If he's actually a hotter person generally then you need to get warmer clothes, it's not as easy to cool down as it is to warm up.

VeniVidiWeeWee · 25/10/2023 21:07

Gizlotsmum · 25/10/2023 21:02

Tricky. Me and DH have very different core temperatures. We maintain the house around 20 degrees, I wear jumpers and use blankets. He wears less.

How much clothing are you wearing, what temp do you want? What does he want?

Not unless one of you is very ill.

Both your core temperatures should be about 98.6.

Gizlotsmum · 25/10/2023 21:07

So he shouldn’t be turning it off remotely if you have changed it, especially if he knows you are in the house.

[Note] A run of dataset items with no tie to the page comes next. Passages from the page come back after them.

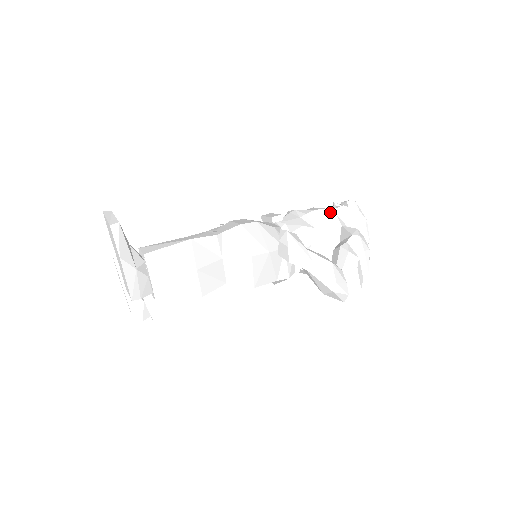
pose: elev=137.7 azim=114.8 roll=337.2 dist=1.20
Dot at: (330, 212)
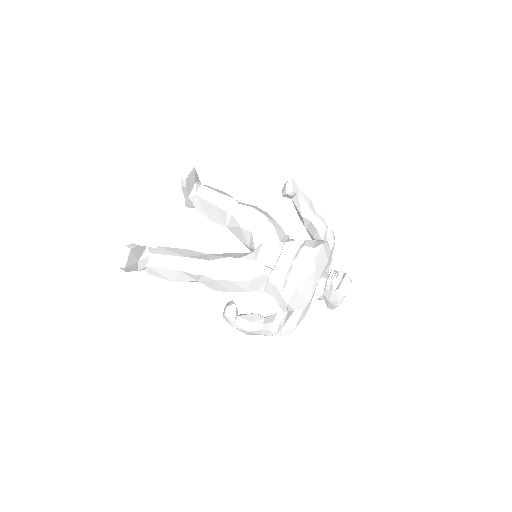
Dot at: (298, 298)
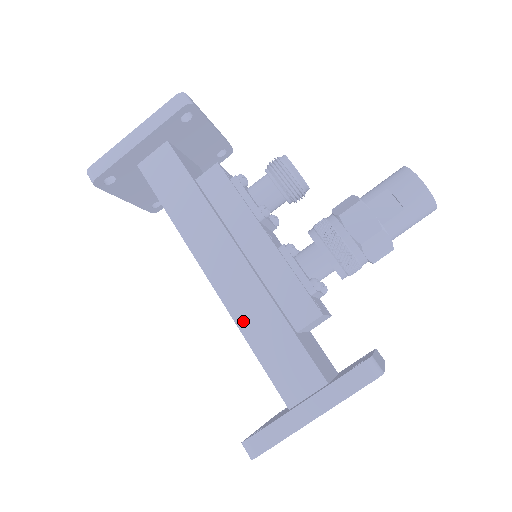
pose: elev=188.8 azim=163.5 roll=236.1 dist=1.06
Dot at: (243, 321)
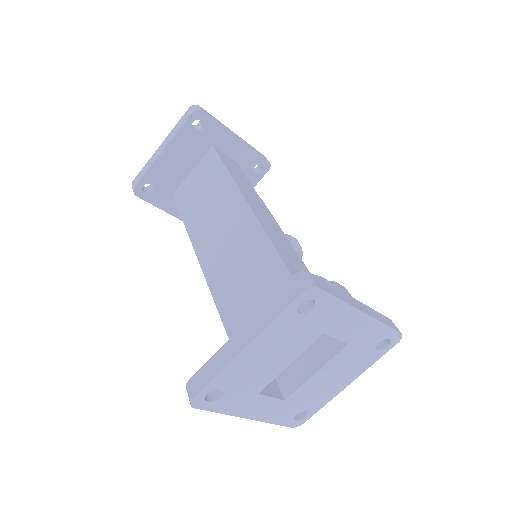
Dot at: (278, 246)
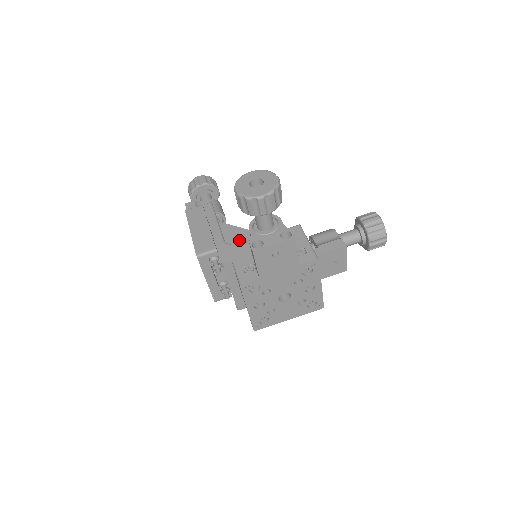
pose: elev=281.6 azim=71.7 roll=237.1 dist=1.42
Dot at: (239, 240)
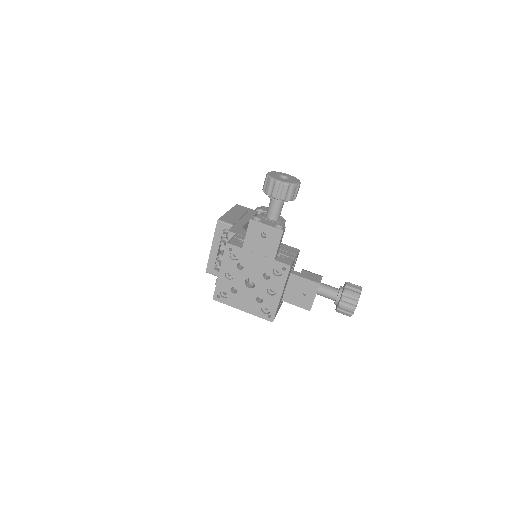
Dot at: occluded
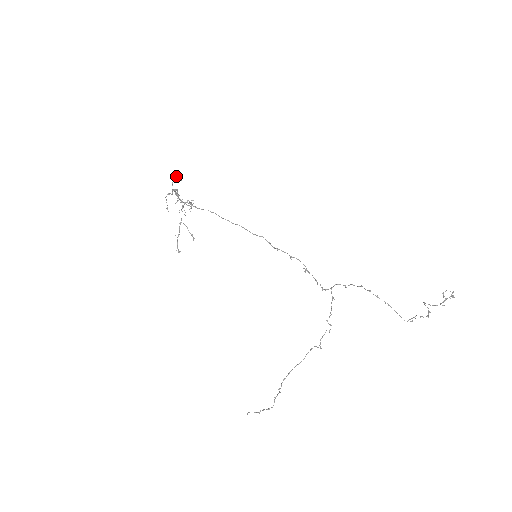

But he might have a point if you are running the house at a high temperature and not wearing additional layers.

cansu · 25/10/2023 21:08

So split the difference and go for 19 degrees.

Guiltyfeethavegotnorhythm0 · 25/10/2023 21:09

No one can know if either of you are unreasonable because there is no information given .

Worriednanof1 · 25/10/2023 21:09

AuContraire · 25/10/2023 21:02

He is BU.

Men don't feel the cold as much as women, so you will likely be colder than him at the same temperature.

Babies need to be warm too.

Where did you get your statistics from? 🤣 other way round in our house!!

AuContraire · 25/10/2023 21:10

You pay half the bills even though he earns more than you?

BrideToBe2313123 · 25/10/2023 21:10

jedwardscissorhands27 · 25/10/2023 21:06

He wants it at 18 for a few hours in the morning and the same in the evening. Then off all day. I would like it to be at 20 at least and possibly on for spells during the day if it's cold.

20 for a few hours to heat the house is fair enough.
'Spells' - what 'spells'?
How long would that be? Also what are you wearing around the house?

jedwardscissorhands27 · 25/10/2023 21:11

cansu · 25/10/2023 21:08

So split the difference and go for 19 degrees.

I have suggested this but apparently only 18 is acceptable.

OP posts:
Guiltyfeethavegotnorhythm0 · 25/10/2023 21:11

OK you did give some info it does not seem unreasonable to have at 18c for a few hrs a day .

ShirleyPhallus · 25/10/2023 21:12

jedwardscissorhands27 · 25/10/2023 21:04

Ok I know posters will get into debates about the temperature and how it's not even that cold yet and so on.

So I guess the actual issue is whether its unreasonable to be told what to do in this way? Basically having the heating turned off when I've turned it on because I'm cold? And the other day I turned the hot water on from my phone while I was out so that I could have a quick bath when I got home. He turned that off too so there wasn't enough water. Is it me or is that quite bossy/controlling?

i turned the hot water on from my phone while I was out so that I could have a quick bath when I got home. He turned that off too so there wasn't enough water. Is it me or is that quite bossy/controlling?

I don’t say this lightly but I would have lost my fucking shit if someone did that to me.

Merryoldgoat · 25/10/2023 21:13

Personally the relationship would’ve failed at the first winter for me.

I have a warm house, it’s what I like and I’m used to and refuse to be cold at home.

jedwardscissorhands27 · 25/10/2023 21:13

AuContraire · 25/10/2023 21:10

You pay half the bills even though he earns more than you?

I pay half towards the gas and electric precisely for this reason. I can't be arsed with the whole "I pay the bill so my word is final" argument. He pays the rest of the bills.

I just can't stand feeling monitored and restricted in my own home.

OP posts:
mrsfollowill · 25/10/2023 21:14

Who is at home during the day? are you at home on mat leave and he is at work? Is he is remotely controlling the heating whilst he is out at work and you are at home ? (I know someone who thought this was a reasonable thing to do!)
You need to compromise and meet in the middle if you are both in the house but if you are on your own at home with the baby you should 100% be in control for that time. Just a thought.